Monday, November 19, 2007

i can roll holy ghost from coast to coast


Not often do I find myself so close to possible death. Well, alright, alright, fairly often I find myself staring steelily into the mug of death. Less often, however, does death spit bits of fried chicken on me.

During a cramped and crowded train ride this evening, somewhere beneath 32nd street, I find myself the closest in proximity to this man: tall, fat--rotund, perhaps--dressed in an oversized camoflauge parka and mis-matched sweatpants and -shirt. Perched on his bejowled face are a pair of large black plastic rimmed glasses, which I later notice have no lenses in place. He munches contentedly on a drumstick of fried chicken.

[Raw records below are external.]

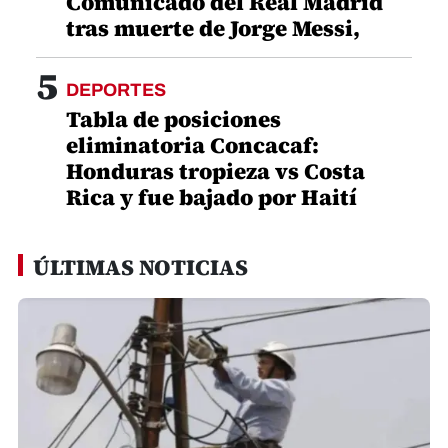
Comunicado del Real Madrid
tras muerte de Jorge Messi,
5
DEPORTES
Tabla de posiciones
eliminatoria Concacaf:
Honduras tropieza vs Costa
Rica y fue bajado por Haití
ÚLTIMAS NOTICIAS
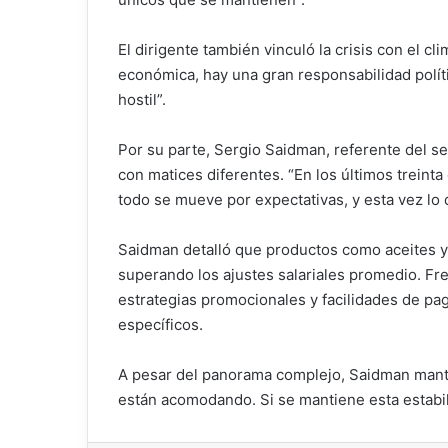
El dirigente también vinculó la crisis con el cl
económica, hay una gran responsabilidad polít
hostil”.
Por su parte, Sergio Saidman, referente del s
con matices diferentes. “En los últimos treinta
todo se mueve por expectativas, y esta vez lo qu
Saidman detalló que productos como aceites y
superando los ajustes salariales promedio. Fre
estrategias promocionales y facilidades de pa
específicos.
A pesar del panorama complejo, Saidman mantu
están acomodando. Si se mantiene esta estabilid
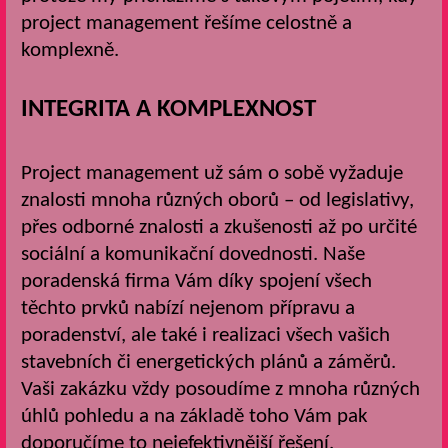
project management řešíme celostně a
komplexně.
INTEGRITA A KOMPLEXNOST
Project management
už sám o sobě vyžaduje
znalosti mnoha různých oborů – od legislativy,
přes odborné znalosti a zkušenosti až po určité
sociální a komunikační dovednosti. Naše
poradenská firma Vám díky spojení všech
těchto prvků nabízí nejenom přípravu a
poradenství, ale také i realizaci všech vašich
stavebních či energetických plánů a záměrů.
Vaši zakázku vždy posoudíme z mnoha různých
úhlů pohledu a na základě toho Vám pak
doporučíme to nejefektivnější řešení.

Just after the doors close, he looks up. "Which one of you motherfuckers just shushed me?" he yells. Chicken meat, fat, and gristle spew out onto those of us nearby.

The rambling begins. "Fuck you, motherfuckers! Don't you be motherfuckin' shushin' me, I don't give a fuck, you motherfuckers, I don't give a motherfuck if you white or black. Fuck, my grandfather was a whitey, I don't care, shit. Motherfuckers, I got my Tek-9 in my fuckin' bag right here." He glances down at a navy blue duffel at his feet. I glance too. He fixes a googly eye on a snazzily-dressed young black man up the car; "You think I care if you a white son of a bitch?" Chicken bits continue to spray. "I've got something to show you motherfuckers!" he yells, turning back to once again address the entire car. "I'm fuckin' prepared, I'm from the old school..." He retrieves the bag which, ostensibly, contains a Tek-9 firearm. He holds it aloft and points a finger at its dangling weight. "Fuckin' right."

All at once he plunges down the tightly packed car; "Excuse me, motherfucker; I'm gonna find who was shushin' me--when I push you and say 'Excuse me,' that means fuckin' move!" He wades through the crowd and down toward the next set of doors, where he sets himself upon several different people as possible shushers. The navy duffe is left alone. No one touches it; I cast it furtive glances.

He comes back to his original post. At this point, I'm beginning to sweat just a tiny bit in my tweed coat. Yes, I'm enjoying this as a lark on some level, but there's the lingering possibility of that pistol. The man plants his feet wide, hitches up his sweatpants toward his belly fat, and stares directly past the back of my head. "Yeah, motherfuckers, yes." He leans down and unzips his duffel, then stands back up to stare again at the young black fellow up the car from me. His eyes narrow. The train pulls in at the next stop, he tosses the gnawed and denuded bone to the train's floor, and steps lightly out onto the platform.

Also, earlier in the day, I encountered a man in a full camoflauge jumpsuit, with antennae fashioned from glowsticks. He lamented the fact that he, a being from another galaxy, was marooned here after a planned 19-year mission to study humanity went awry after his spacecraft broke. He admonished us to contribute "human earth currency" to its repair, and then said he would attempt to communicate with us in his native language. He lifted a baritone sax and played a sprawling free-jazz squonk indebted to Ayler and late Coltrane. I would have given him some money, but I didn't have any.